5 of 5 people found the following review helpful:
5.0 out of 5 stars
best batch of songs overall, 2 April 2005
By Howard L Lambert - Published on Amazon.com
This review is from: South. Steel (Audio CD)
I've owned several Morse CDs in the past, and, although they're all good, there's usually only a couple of standouts per disk. Southern Steel has the most standouts of the CDs I've listened to.
3 of 3 people found the following review helpful:
4.0 out of 5 stars
Morse at his finest, 8 Aug 2011
By Ryan - Published on Amazon.com
This review is from: South. Steel (Audio CD)

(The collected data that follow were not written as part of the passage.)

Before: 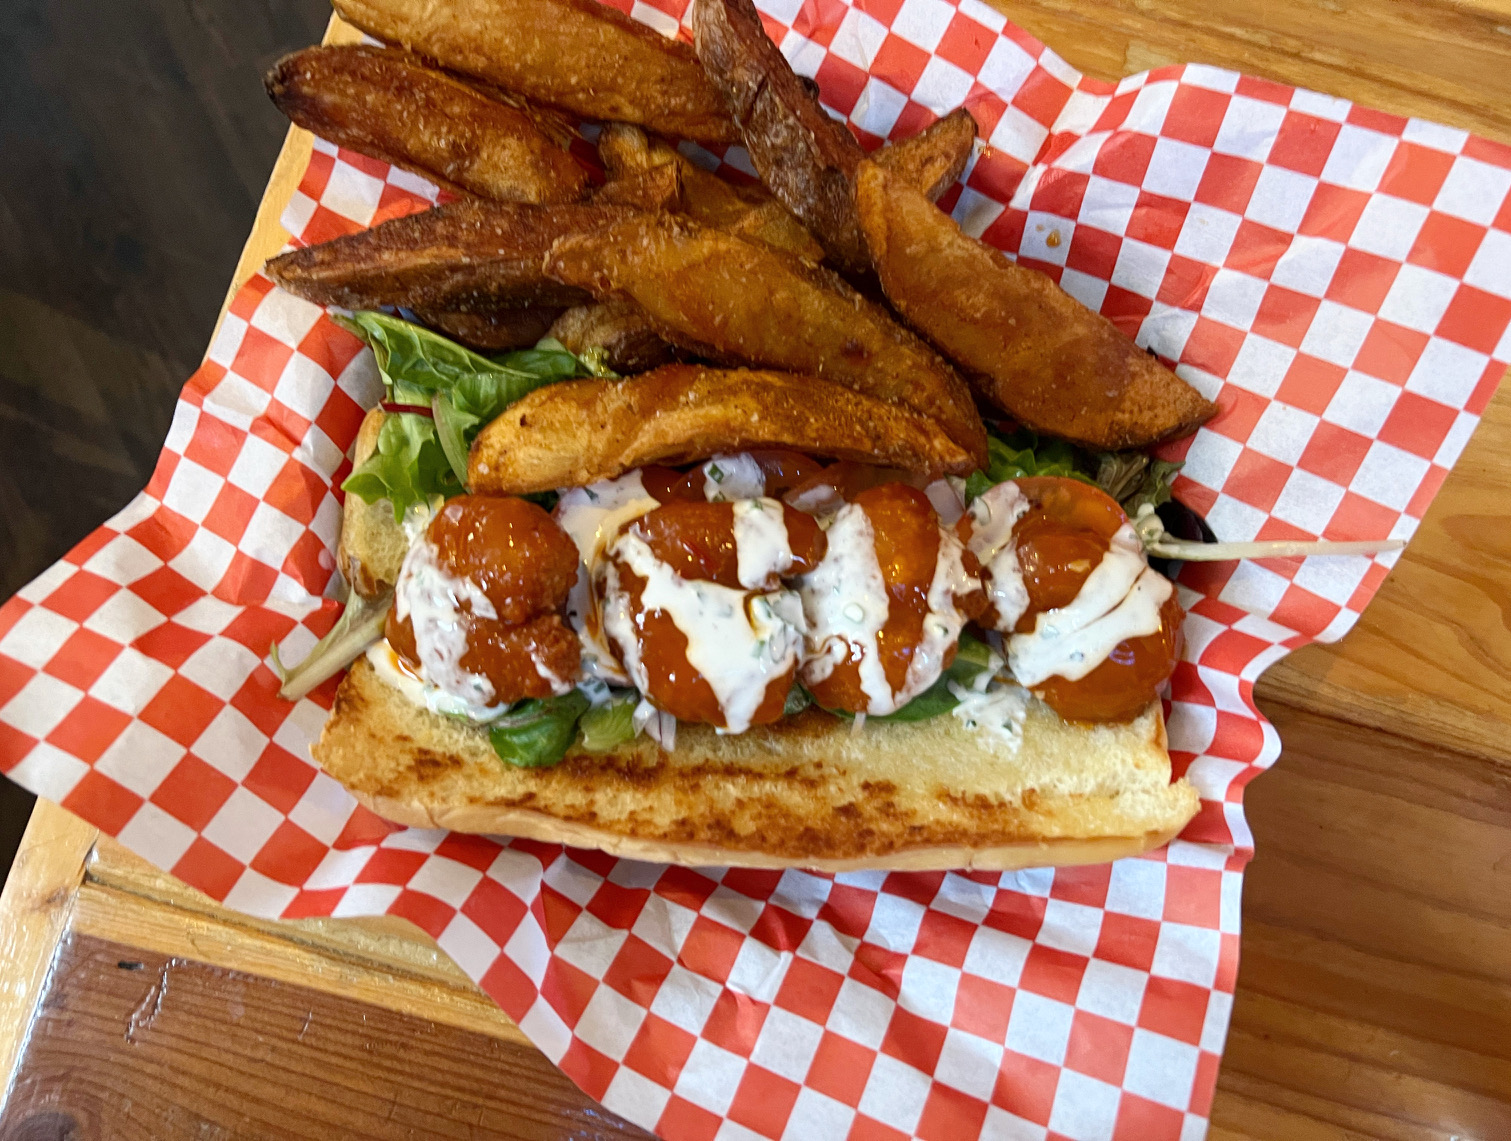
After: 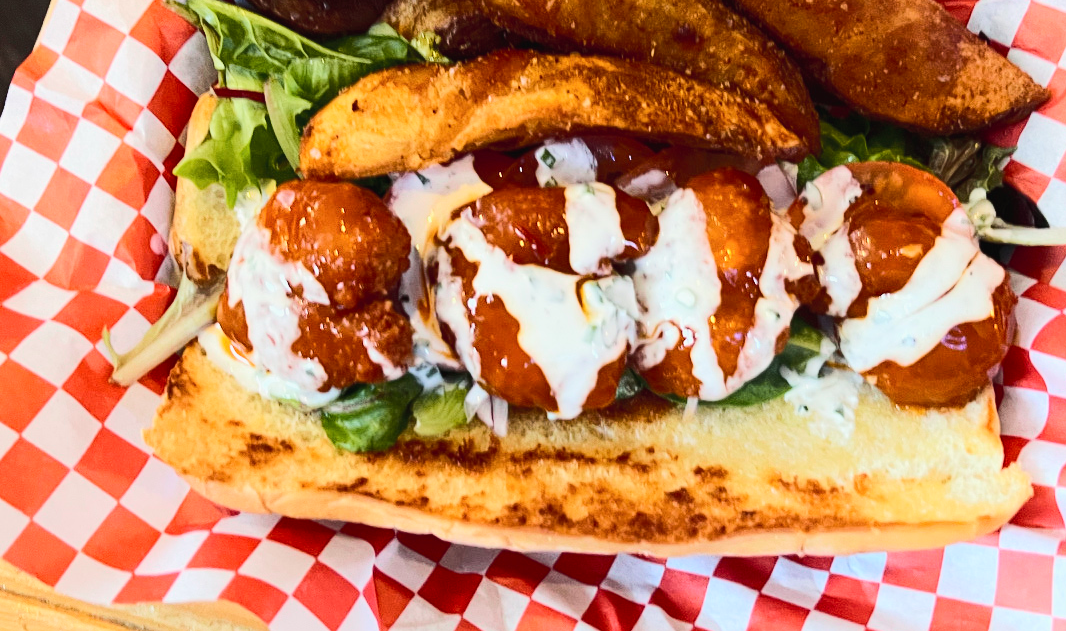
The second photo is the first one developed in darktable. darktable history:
rgb curve: curves: ch0 [(0, 0) (0.284, 0.292) (0.505, 0.644) (1, 1)], compensate middle gray true
crop: left 11.123%, top 27.61%, right 18.3%, bottom 17.034%
tone curve: curves: ch0 [(0, 0.023) (0.217, 0.19) (0.754, 0.801) (1, 0.977)]; ch1 [(0, 0) (0.392, 0.398) (0.5, 0.5) (0.521, 0.528) (0.56, 0.577) (1, 1)]; ch2 [(0, 0) (0.5, 0.5) (0.579, 0.561) (0.65, 0.657) (1, 1)], color space Lab, independent channels, preserve colors none
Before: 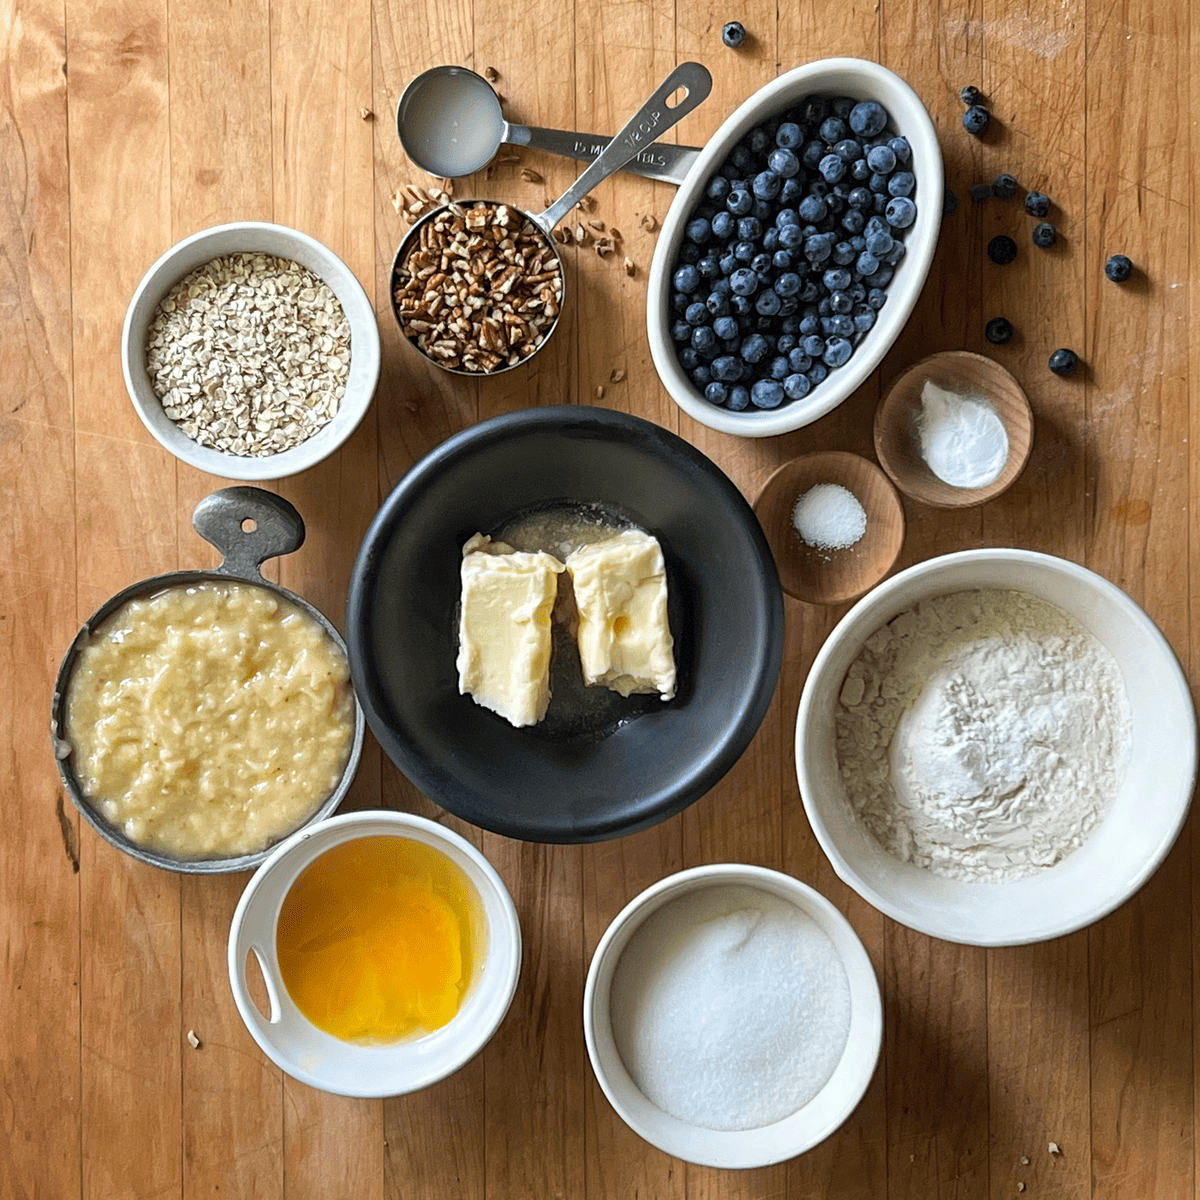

Out of all the musical endeavors he participated in, the Steve Morse Band is perhaps the most significant and personal one. This instrumental trio is well known for re-inventing rock in all possible ways, mixing it with jazz, country, funk and even bluegrass. "Southern Steel" from 1991 is to this day considered one of the finest albums the band has ever released.